***** Excerpted passage *****

Opinion By: Steven L. Beshear, Attorney General; By: Charles W. Runyan, Assistant Deputy Attorney General

For the opinion of this office, your letter raises three questions arising out of a paternity action. The letter reads:

"A paternity action was initiated and completed in Livingston County. The liability of the father was enforced thereafter in Livingston County by contempt orders. The mother has now moved to Crittenden County and has requested the County Attorney of Crittenden County to enforce the father's liability. The mother is no longer receiving assistance from the Cabinet of Human Resources and is therefore enforcing the father's liability for her own benefit.

"I am requesting an opinion regarding the following:

"1. Pursuant to KRS 406.021 does either the Crittenden County Attorney or Livingston County Attorney have a duty to enforce the father's liability since the Cabinet for Human Resources is no longer involved.

"2. If so, which County Attorney has this responsibility.

"3. Does the Livingston District Court retain exclusive jurisdiction and venue of this matter or may a separate proceeding be brought in the Crittenden District Court now that the mother lives in Crittenden County."

KRS 406.021 reads:

"(1) Paternity may be determined upon the complaint of the mother, child, person or agency substantially contributing to the support of the child. Such action shall be brought by the county attorney upon the request of such complainant herein authorized.

***** Extracted entries *****

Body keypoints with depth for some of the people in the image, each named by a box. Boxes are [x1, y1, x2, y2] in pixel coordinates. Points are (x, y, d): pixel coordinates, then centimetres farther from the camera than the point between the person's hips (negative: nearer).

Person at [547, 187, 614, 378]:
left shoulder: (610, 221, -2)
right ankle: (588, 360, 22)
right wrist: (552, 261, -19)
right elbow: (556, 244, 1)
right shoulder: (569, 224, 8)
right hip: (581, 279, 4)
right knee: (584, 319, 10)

*****
***** Extracted entries *****

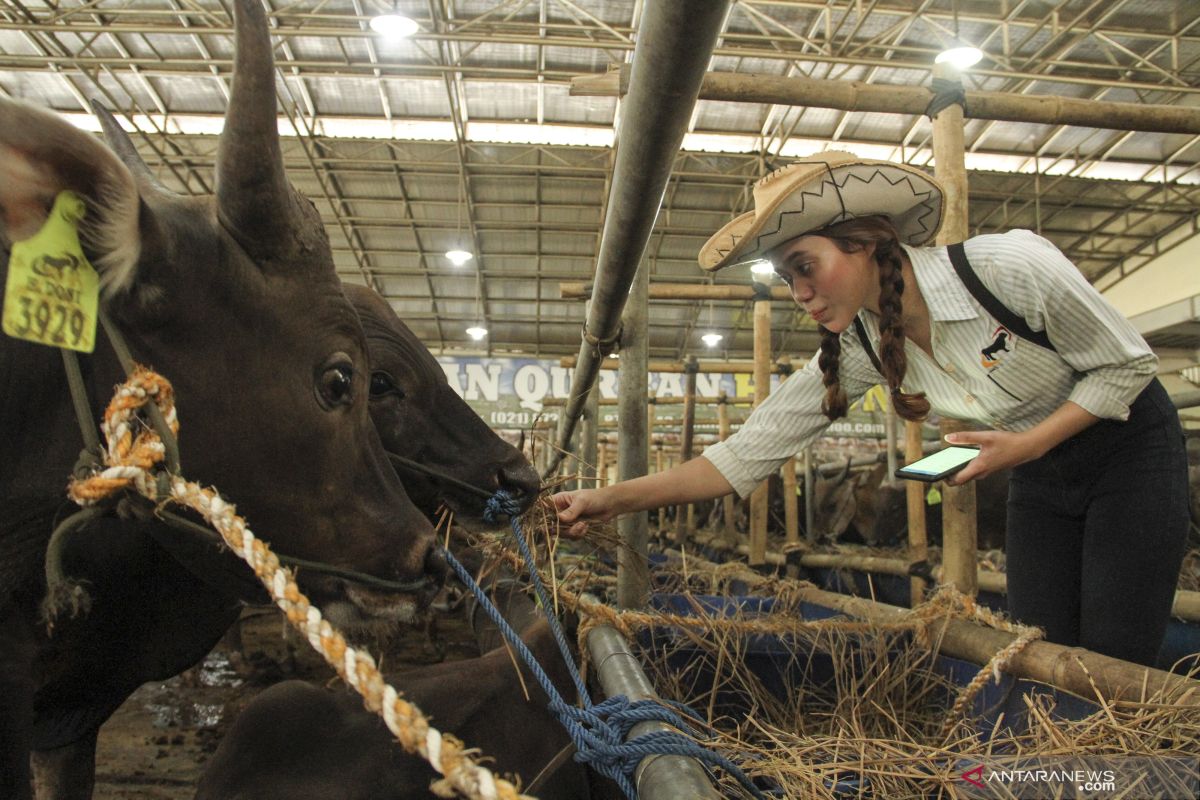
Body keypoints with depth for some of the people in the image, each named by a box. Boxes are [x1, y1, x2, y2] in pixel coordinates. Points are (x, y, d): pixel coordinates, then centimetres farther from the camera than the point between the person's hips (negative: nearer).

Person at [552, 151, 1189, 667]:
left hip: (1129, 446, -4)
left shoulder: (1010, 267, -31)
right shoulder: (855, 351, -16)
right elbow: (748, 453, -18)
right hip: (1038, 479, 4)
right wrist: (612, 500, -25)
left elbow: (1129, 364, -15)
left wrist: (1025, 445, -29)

*****
***** Extracted entries *****

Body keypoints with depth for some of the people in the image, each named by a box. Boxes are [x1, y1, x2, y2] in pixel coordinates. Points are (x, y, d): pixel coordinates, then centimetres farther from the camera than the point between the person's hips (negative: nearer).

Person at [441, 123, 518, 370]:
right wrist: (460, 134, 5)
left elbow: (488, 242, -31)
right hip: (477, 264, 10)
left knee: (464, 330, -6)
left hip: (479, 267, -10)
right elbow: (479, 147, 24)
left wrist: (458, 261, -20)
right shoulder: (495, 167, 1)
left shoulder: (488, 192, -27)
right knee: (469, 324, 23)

*****

**Directions:** Carry on with the attorney general's opinion on enforcing the paternity judgment, starting right after the last sentence of the quoted statute. The entries are not used for anything here.

**Your response:**
"(2) Paternity may be determined by the district court when the mother and father of the child, either:

(a) Submit affidavits in which the mother states the name of the child's father and the father admits paternity of the child; or

"(b) Give testimony before the district court in which the mother states the name of the child's father and the father admits paternity of the child.

"(3) If paternity has been determined or has been acknowledged according to the laws of this state, the liabilities of the father may be enforced in the same or other proceedings by the mother, child, person or agency substantially contributing to the cost of pregnancy, confinement, education, necessary support or funeral expenses. An action to enforce the liabilities shall be brought by the county attorney upon the request of such complainant herein authorized."

As you relate, the mother is no longer receiving assistance from the Cabinet of Human Resources; and she is therefore enforcing the father's liability for her own benefit.

Under the explicit language of KRS 406.021, a paternity action "shall be brought by the county attorney upon the request of the complainant." (Emphasis added). Likewise, under KRS 406.021(3) a subsequent action to enforce the father's liability "shall be brought by the county attorney upon the request of such complainant herein authorized." (Emphasis added). Here the mother is the complainant.

The residual question is: Which county attorney must bring the action?

The purpose of the Uniform Paternity Act was designed to give the mother a remedy to compel the putative father to contribute to the support of his illegitimate child. Sweat v. Turner, Ky., 547 S.W.2d 435 (1977) 436. This means that a paternity action or action to enforce the father's liability is civil in nature.

The district court, under KRS 406.051, has jurisdiction of actions brought under KRS Chapter 406.

The case of Com. v. Wilson, Ky., 622 S.W.2d 912 (1981), held that the complainant, Department for Human Resources, could validly contract with the Lee County Attorney to act as prosecutor, even though complaints had been filed in the Estill District Court (the two counties are in the same judicial district). See KRS 407.190 and 407.250(3).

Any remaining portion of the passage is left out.